+++ Recorded data
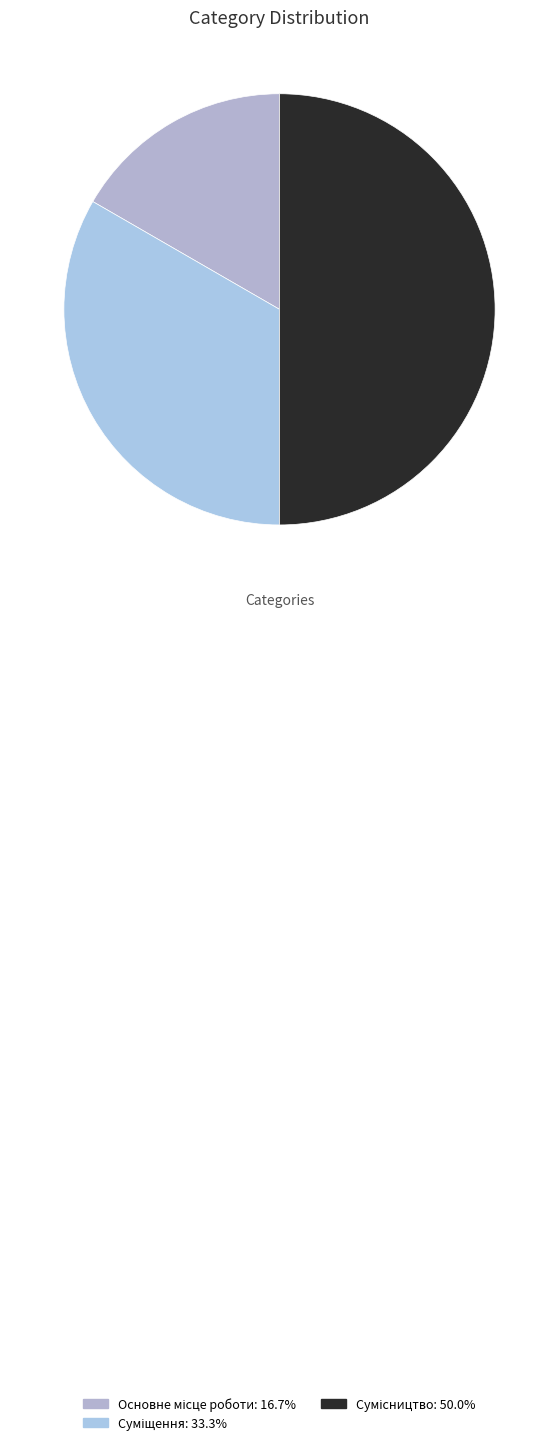

How much of the chart is everything except Сумісництво?

50.0%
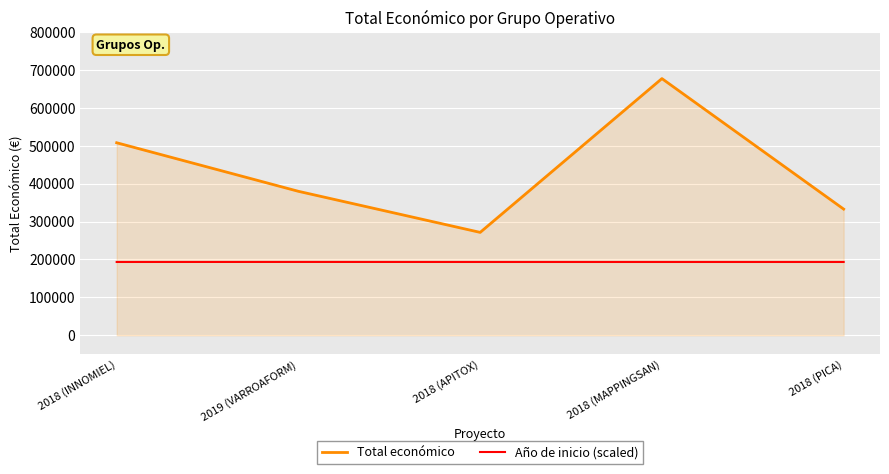

At 2018 (APITOX), list the series in order from largest to smallest.

Total económico, Año de inicio (scaled)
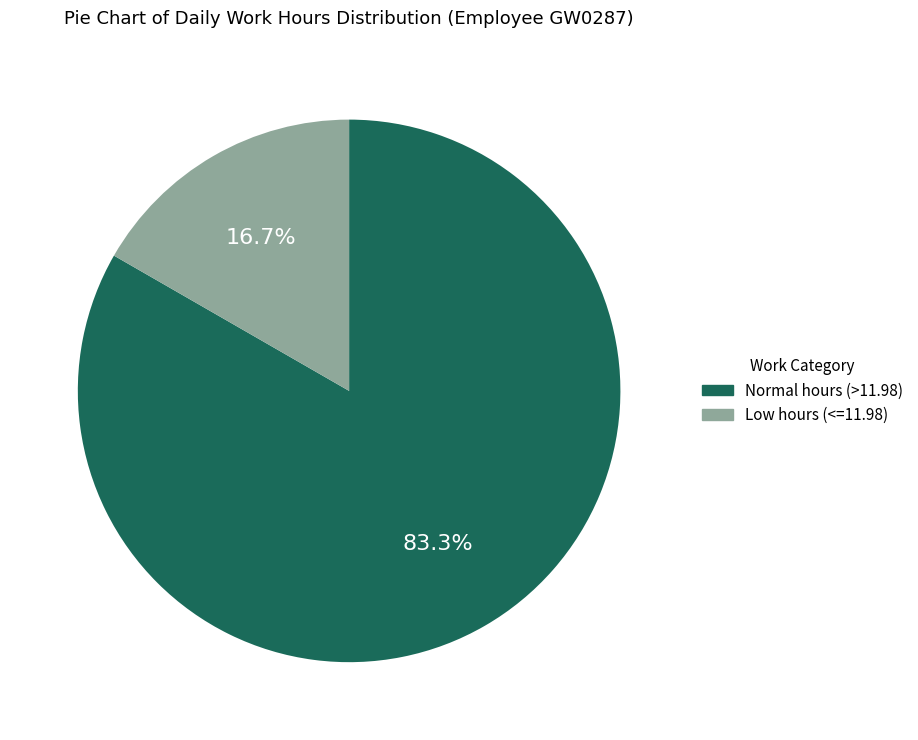

Rank the categories by value from highest to lowest.

Normal hours (>11.98), Low hours (<=11.98)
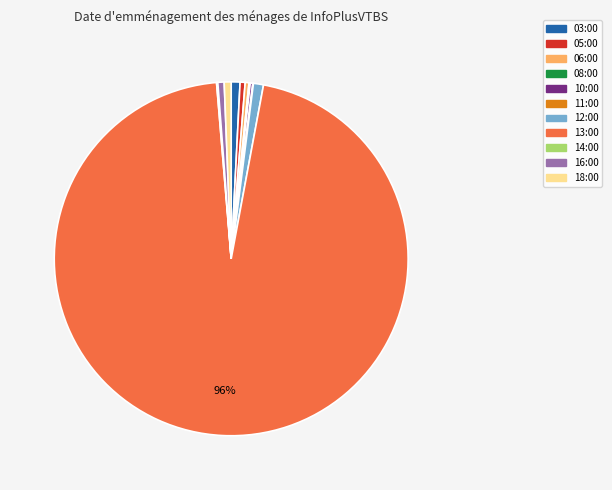

True or false: 16:00 accounts for 1% of the total.

True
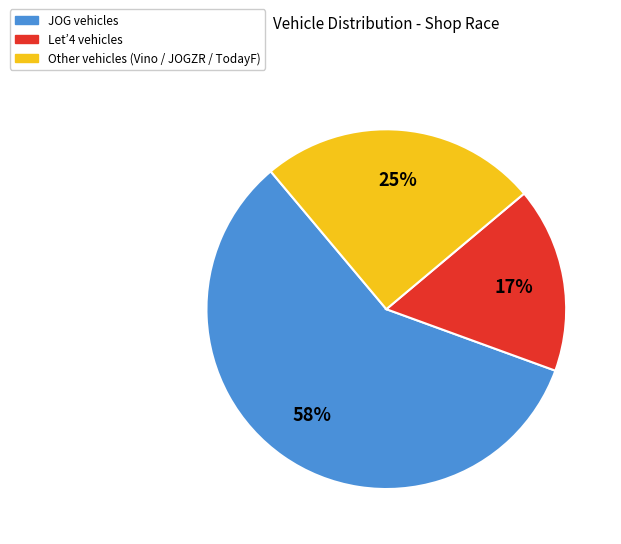

To the nearest percent, what is the average slice percentage?

33%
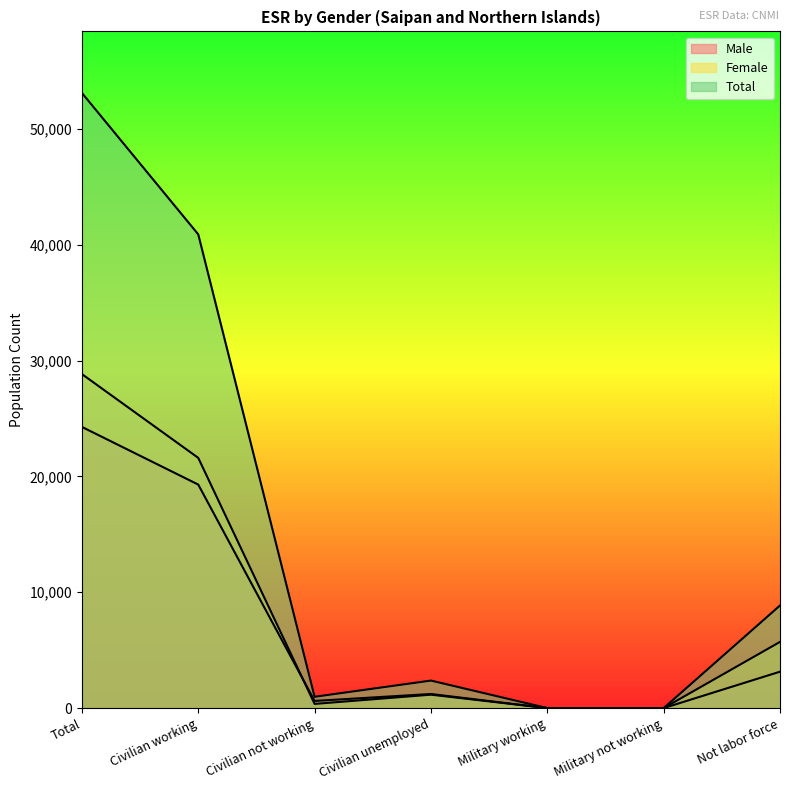

How many values in Male are above zero?

5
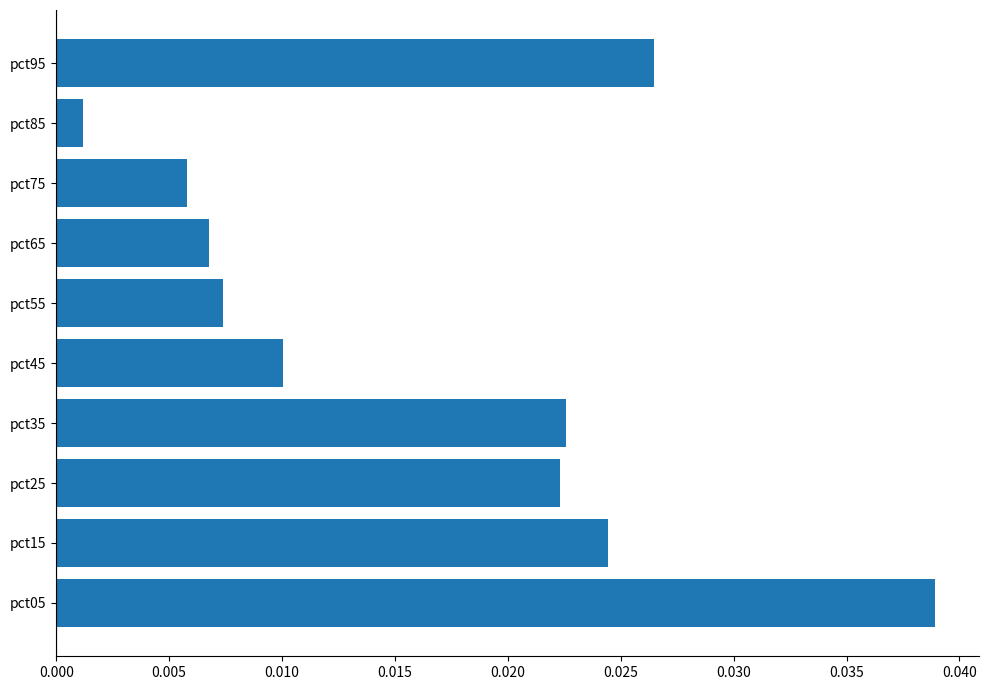

At which category does the chart reach its peak across all series?

pct05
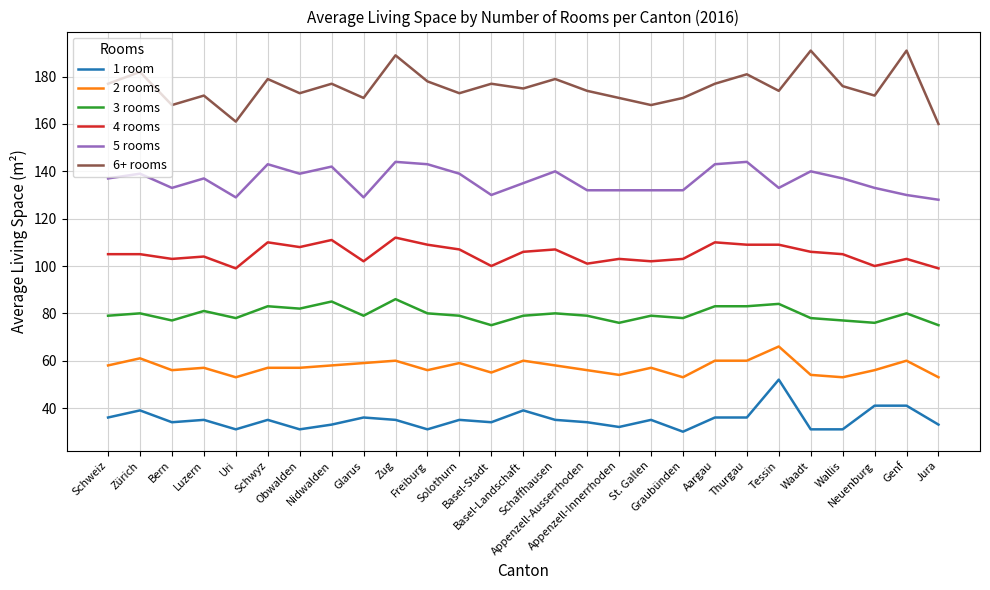

What position from the left is Neuenburg?

25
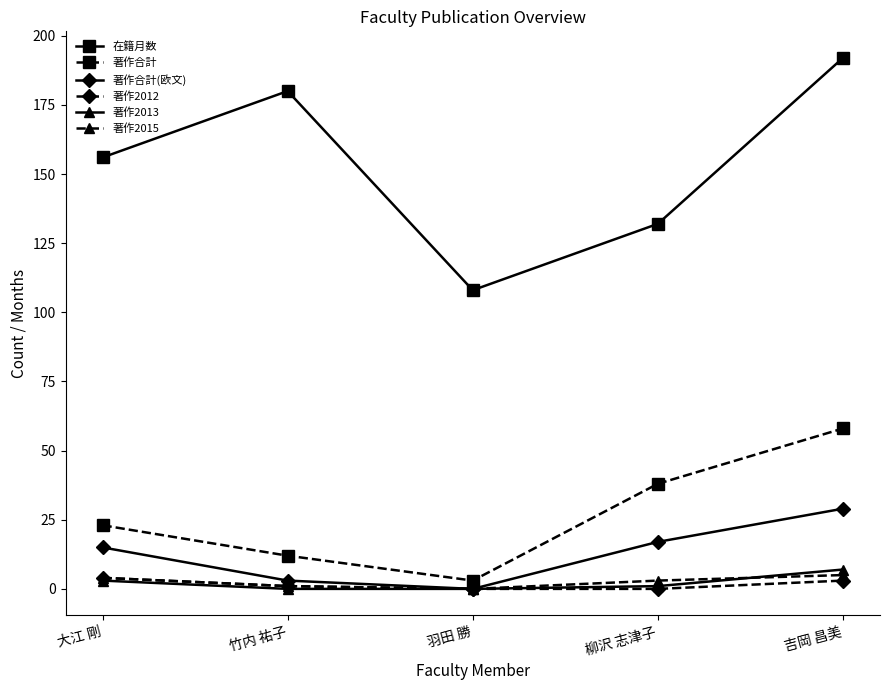

How many interior local valleys does the 著作2015 series have?

1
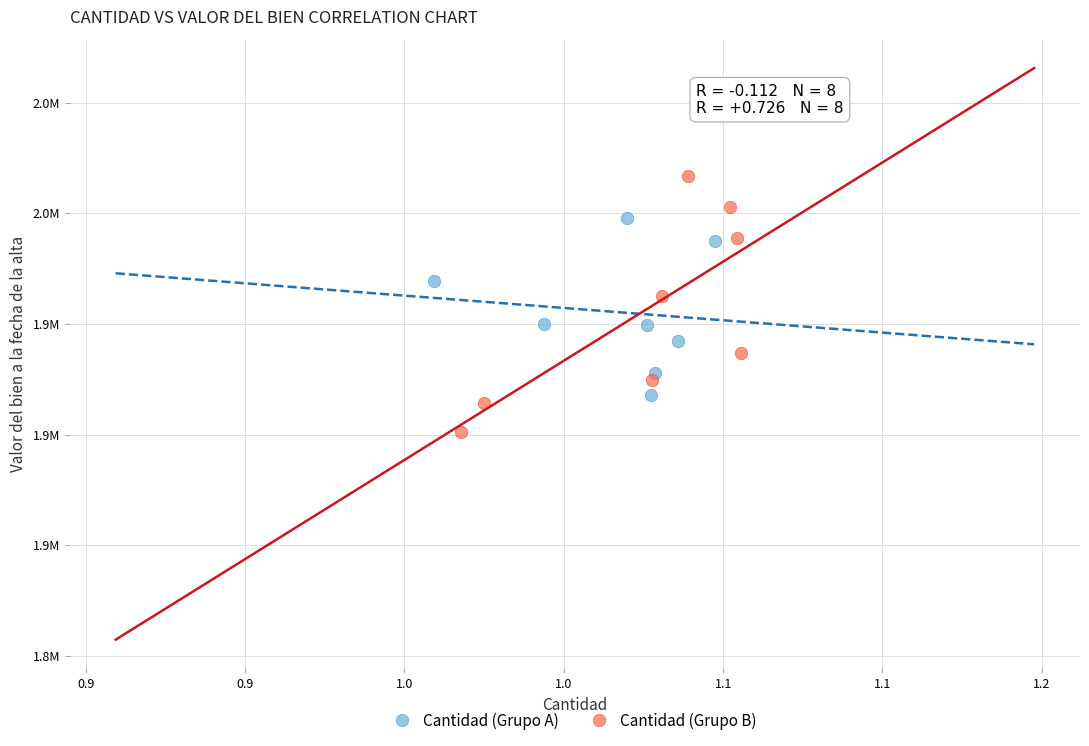

What are all the series names shown in the legend?

Cantidad (Grupo A), Cantidad (Grupo B)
++++++
■ Task directions ■
Recast the lines of the entries above as a Markdown table with the columns "Row" and "Line," numbering each row and skipping blank lines. Leave the pictures out of the table.

■ Result below ■
| Row | Line |
|---|---|
| 1 | How much of the chart is everything except Сумісництво? |
| 2 | 50.0% |
| 3 | At 2018 (APITOX), list the series in order from largest to smallest. |
| 4 | Total económico, Año de inicio (scaled) |
| 5 | Rank the categories by value from highest to lowest. |
| 6 | Normal hours (>11.98), Low hours (<=11.98) |
| 7 | True or false: 16:00 accounts for 1% of the total. |
| 8 | True |
| 9 | To the nearest percent, what is the average slice percentage? |
| 10 | 33% |
| 11 | How many values in Male are above zero? |
| 12 | 5 |
| 13 | At which category does the chart reach its peak across all series? |
| 14 | pct05 |
| 15 | What position from the left is Neuenburg? |
| 16 | 25 |
| 17 | How many interior local valleys does the 著作2015 series have? |
| 18 | 1 |
| 19 | What are all the series names shown in the legend? |
| 20 | Cantidad (Grupo A), Cantidad (Grupo B) |